• TASK DETAILS: Give again, exactly as written, each line of the material below starting at the line that contains "Karvande et al." and ending at the line that contains "health workforce. Though". Both ends count, and no other line does.

• EXTRACTED INFORMATION:
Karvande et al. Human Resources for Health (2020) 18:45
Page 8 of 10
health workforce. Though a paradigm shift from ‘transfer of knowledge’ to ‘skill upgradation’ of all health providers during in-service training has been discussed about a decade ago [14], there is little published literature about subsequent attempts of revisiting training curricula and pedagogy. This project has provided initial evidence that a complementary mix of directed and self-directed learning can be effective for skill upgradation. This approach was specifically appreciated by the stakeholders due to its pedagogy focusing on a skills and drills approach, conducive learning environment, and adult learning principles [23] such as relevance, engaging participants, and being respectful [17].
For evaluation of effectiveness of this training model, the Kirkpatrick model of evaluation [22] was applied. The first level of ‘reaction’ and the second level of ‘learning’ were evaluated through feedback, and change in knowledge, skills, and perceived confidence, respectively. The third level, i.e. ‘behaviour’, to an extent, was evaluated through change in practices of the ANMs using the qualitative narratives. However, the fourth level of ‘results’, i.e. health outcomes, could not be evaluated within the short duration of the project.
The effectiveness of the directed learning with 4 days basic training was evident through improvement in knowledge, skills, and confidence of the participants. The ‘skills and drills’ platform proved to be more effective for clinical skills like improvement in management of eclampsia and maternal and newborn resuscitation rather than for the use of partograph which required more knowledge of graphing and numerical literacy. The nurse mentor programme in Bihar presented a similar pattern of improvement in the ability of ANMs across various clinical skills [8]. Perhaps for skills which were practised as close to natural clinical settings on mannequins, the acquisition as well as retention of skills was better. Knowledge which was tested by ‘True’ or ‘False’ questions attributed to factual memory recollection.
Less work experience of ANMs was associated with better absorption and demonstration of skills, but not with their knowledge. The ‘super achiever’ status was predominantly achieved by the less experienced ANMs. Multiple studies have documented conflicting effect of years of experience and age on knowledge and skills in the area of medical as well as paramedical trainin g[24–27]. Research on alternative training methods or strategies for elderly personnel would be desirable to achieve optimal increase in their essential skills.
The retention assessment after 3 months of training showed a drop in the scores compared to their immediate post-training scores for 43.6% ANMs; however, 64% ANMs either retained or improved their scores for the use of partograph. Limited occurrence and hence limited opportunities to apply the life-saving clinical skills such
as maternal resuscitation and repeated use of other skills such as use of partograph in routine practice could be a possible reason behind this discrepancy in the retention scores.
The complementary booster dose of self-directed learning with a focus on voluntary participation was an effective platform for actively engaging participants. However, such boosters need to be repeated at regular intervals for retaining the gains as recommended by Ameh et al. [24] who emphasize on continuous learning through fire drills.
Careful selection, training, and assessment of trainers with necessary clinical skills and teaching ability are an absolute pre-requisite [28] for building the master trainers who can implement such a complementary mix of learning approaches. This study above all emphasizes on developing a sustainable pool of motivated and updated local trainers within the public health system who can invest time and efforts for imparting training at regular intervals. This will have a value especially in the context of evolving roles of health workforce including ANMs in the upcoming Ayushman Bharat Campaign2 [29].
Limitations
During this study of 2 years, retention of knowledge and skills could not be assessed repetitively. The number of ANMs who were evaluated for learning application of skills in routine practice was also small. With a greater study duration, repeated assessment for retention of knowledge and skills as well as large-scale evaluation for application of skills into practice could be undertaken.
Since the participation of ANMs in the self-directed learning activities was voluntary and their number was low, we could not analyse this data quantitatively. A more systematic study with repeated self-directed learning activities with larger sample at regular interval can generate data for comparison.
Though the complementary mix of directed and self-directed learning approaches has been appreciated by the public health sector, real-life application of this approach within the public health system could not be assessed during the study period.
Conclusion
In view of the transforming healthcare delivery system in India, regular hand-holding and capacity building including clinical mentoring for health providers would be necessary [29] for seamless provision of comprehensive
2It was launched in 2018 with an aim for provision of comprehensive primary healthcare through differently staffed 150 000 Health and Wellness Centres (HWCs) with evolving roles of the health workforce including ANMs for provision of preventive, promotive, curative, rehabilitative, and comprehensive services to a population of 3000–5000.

--

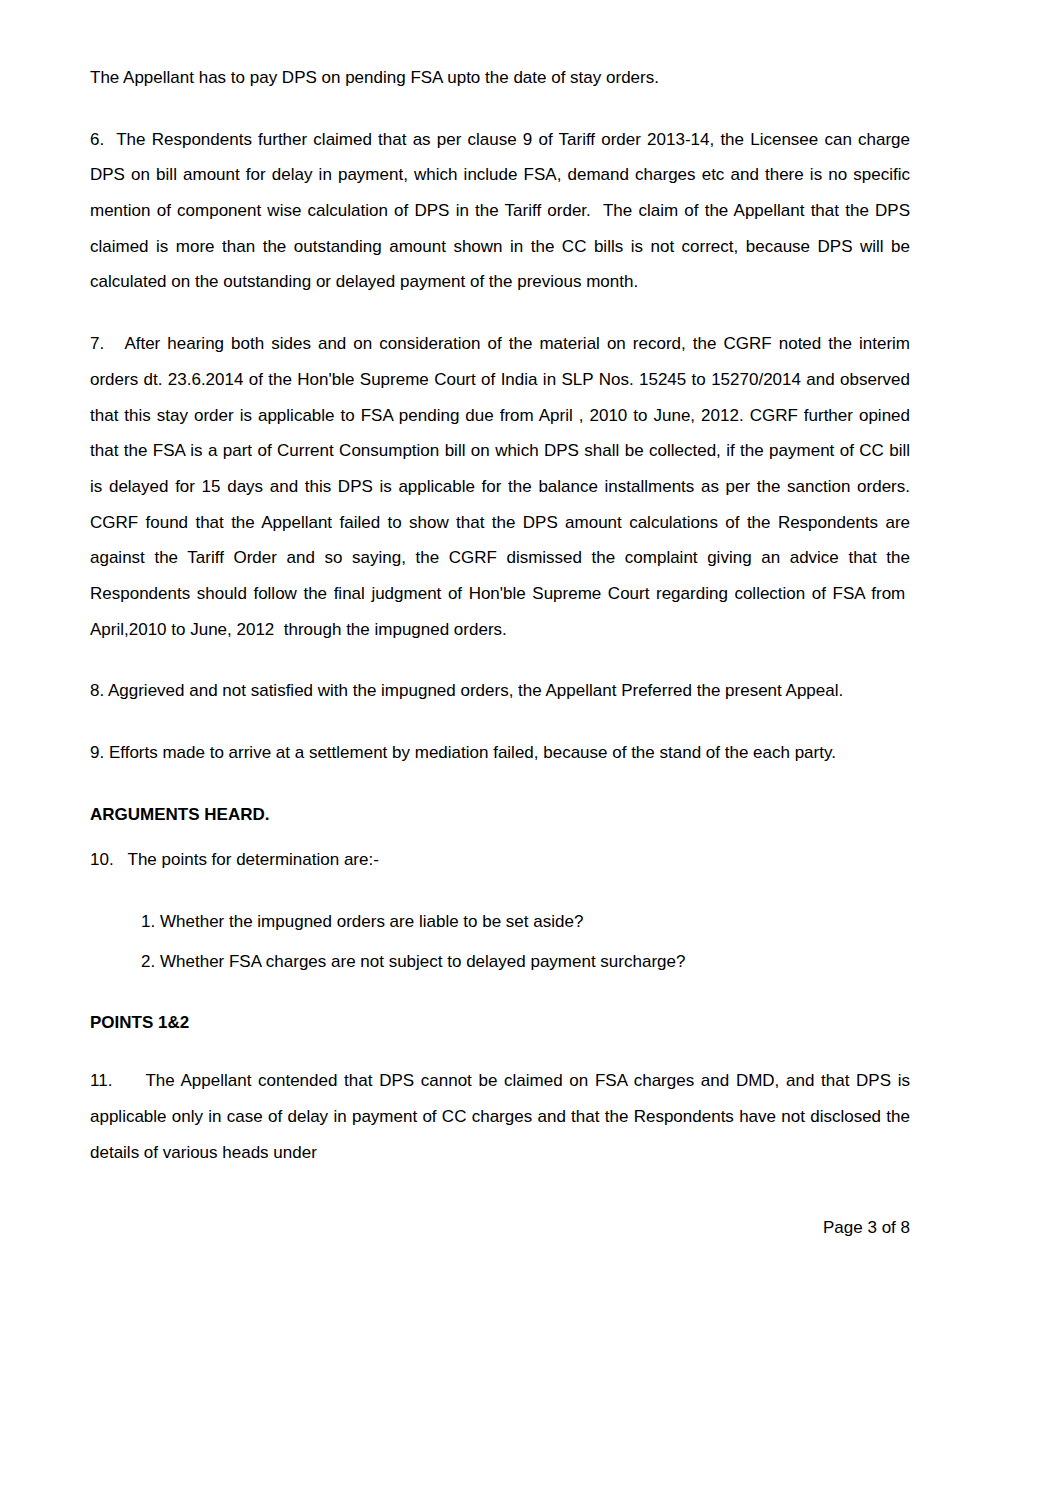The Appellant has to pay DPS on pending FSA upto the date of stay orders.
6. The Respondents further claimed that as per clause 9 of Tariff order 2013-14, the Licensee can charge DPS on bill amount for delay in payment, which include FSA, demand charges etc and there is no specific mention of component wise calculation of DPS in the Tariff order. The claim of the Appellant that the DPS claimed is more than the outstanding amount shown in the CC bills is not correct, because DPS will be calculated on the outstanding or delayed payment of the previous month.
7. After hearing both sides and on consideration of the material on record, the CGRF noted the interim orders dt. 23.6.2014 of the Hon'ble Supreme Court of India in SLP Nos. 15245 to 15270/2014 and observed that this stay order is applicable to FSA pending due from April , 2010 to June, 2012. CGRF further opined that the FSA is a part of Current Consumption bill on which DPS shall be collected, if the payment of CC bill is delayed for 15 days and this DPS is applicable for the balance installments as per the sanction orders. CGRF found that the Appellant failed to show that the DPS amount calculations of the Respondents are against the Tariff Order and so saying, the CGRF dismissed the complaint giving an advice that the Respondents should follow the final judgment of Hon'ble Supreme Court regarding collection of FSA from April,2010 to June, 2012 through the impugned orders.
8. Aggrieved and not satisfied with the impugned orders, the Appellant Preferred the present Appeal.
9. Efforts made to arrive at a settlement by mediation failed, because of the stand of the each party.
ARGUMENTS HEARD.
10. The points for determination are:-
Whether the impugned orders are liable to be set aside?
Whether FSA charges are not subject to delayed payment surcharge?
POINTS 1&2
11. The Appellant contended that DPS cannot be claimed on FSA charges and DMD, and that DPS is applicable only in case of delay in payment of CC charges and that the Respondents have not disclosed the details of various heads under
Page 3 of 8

• WRITTEN REPLY:
Karvande et al. Human Resources for Health (2020) 18:45
Page 8 of 10
health workforce. Though a paradigm shift from ‘transfer of knowledge’ to ‘skill upgradation’ of all health providers during in-service training has been discussed about a decade ago [14], there is little published literature about subsequent attempts of revisiting training curricula and pedagogy. This project has provided initial evidence that a complementary mix of directed and self-directed learning can be effective for skill upgradation. This approach was specifically appreciated by the stakeholders due to its pedagogy focusing on a skills and drills approach, conducive learning environment, and adult learning principles [23] such as relevance, engaging participants, and being respectful [17].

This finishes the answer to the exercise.